[ntp:questions] NTP NMEA driver

Rob nomail at example.com
Tue Feb 12 10:41:17 UTC 2013

David Taylor <david-taylor at blueyonder.co.uk.invalid> wrote:
> On 12/02/2013 09:54, Rob wrote:
> []
>> You are describing implementation details in some particular receiver.
>> Why not read the actual specs of the protocol instead?
> []
> Do you have the URL of the official $GPZDA protocol, please?  Is it any 
> more than the receiver's best guess, given that there is no "locked" 
> indicator?
> Oh, and a URL which the mere mortal can read:
>    http://www.nmea.org/pub/0183/  =>  no permission.
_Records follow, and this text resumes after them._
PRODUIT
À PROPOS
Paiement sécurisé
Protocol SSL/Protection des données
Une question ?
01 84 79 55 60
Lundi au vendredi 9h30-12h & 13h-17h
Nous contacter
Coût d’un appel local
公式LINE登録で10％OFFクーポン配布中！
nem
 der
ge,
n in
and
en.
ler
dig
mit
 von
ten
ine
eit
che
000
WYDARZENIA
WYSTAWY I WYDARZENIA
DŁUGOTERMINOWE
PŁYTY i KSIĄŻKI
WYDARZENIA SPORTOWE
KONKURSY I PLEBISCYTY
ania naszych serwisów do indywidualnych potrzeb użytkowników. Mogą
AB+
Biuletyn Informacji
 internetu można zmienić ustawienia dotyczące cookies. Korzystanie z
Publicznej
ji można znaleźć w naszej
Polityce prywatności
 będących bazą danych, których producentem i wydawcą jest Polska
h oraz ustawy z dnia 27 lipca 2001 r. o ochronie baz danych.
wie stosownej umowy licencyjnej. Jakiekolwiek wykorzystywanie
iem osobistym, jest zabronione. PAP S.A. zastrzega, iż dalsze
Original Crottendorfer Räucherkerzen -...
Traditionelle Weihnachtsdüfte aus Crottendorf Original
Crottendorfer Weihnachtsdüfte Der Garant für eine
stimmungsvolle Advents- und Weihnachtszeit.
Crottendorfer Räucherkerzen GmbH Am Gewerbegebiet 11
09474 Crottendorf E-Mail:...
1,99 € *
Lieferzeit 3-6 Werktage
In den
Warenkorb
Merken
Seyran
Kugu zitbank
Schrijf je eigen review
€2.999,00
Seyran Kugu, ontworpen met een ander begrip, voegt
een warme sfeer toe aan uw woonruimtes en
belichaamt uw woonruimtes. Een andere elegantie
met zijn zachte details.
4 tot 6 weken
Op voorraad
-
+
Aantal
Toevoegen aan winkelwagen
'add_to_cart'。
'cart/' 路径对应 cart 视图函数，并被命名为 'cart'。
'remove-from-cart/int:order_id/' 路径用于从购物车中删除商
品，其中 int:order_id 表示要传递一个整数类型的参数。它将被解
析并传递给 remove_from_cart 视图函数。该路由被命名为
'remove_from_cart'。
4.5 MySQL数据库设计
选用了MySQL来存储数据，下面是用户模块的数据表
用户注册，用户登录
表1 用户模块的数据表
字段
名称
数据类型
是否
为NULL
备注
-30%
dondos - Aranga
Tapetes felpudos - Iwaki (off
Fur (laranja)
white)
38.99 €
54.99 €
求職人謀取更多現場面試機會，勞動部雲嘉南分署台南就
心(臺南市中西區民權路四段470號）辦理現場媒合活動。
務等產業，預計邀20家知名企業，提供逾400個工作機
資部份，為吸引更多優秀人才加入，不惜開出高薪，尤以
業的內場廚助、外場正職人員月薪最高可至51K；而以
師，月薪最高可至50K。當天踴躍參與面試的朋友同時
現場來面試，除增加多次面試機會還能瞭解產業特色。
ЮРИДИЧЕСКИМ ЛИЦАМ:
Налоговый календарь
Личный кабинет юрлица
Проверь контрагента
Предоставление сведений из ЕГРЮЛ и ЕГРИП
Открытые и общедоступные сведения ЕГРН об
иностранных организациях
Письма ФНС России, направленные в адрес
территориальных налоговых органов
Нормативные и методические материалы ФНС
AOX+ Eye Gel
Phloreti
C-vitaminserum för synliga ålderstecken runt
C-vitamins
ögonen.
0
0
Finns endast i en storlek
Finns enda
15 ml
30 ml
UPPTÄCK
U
I have studied the NMEA 0183 protocol some years ago and it was very
apparent that the standard did not intend to provide accurate time
to the outside world.  All those positioning sentences provide the
"time of fix", the time at which the other information in the sentence
was calculated.  There was no clear specification of the time that may
have passed since the time of fix.  E.g. an early receiver may have
been able to calculate a fix only once every 5 seconds, and the sentence
sent would include the time in 5 second steps.
For the GPZDA sentence, the time is supposed to be the current time,
but there is no specification how much that sentence is delayed from
the moment that this was the current time.  Also not very usable.

Normally the receivers also provide a manufacturer-specific binary
protocol, and often (but not always) there is tighter specification
of the time packet.  E.g. the time is valid at the moment the leading
edge of the first startbit of the packet was sent.
However, that is not very useful information either, as the receiving
computer often does not timestamp that exact moment so you do not really
know when it occurred (there can be varying delays e.g. because of
FIFO buffers and interrupt coalescing).

Without PPS, there really isn't much you can do with a GPS receiver to
derive time information.  And even with PPS, it is not as easy as it
seems, because the uncertainty of the serial time information is of
the same order of magnitude as the "pinning" provided by the PPS.
I.e. when you are not careful, you still can be off by one second.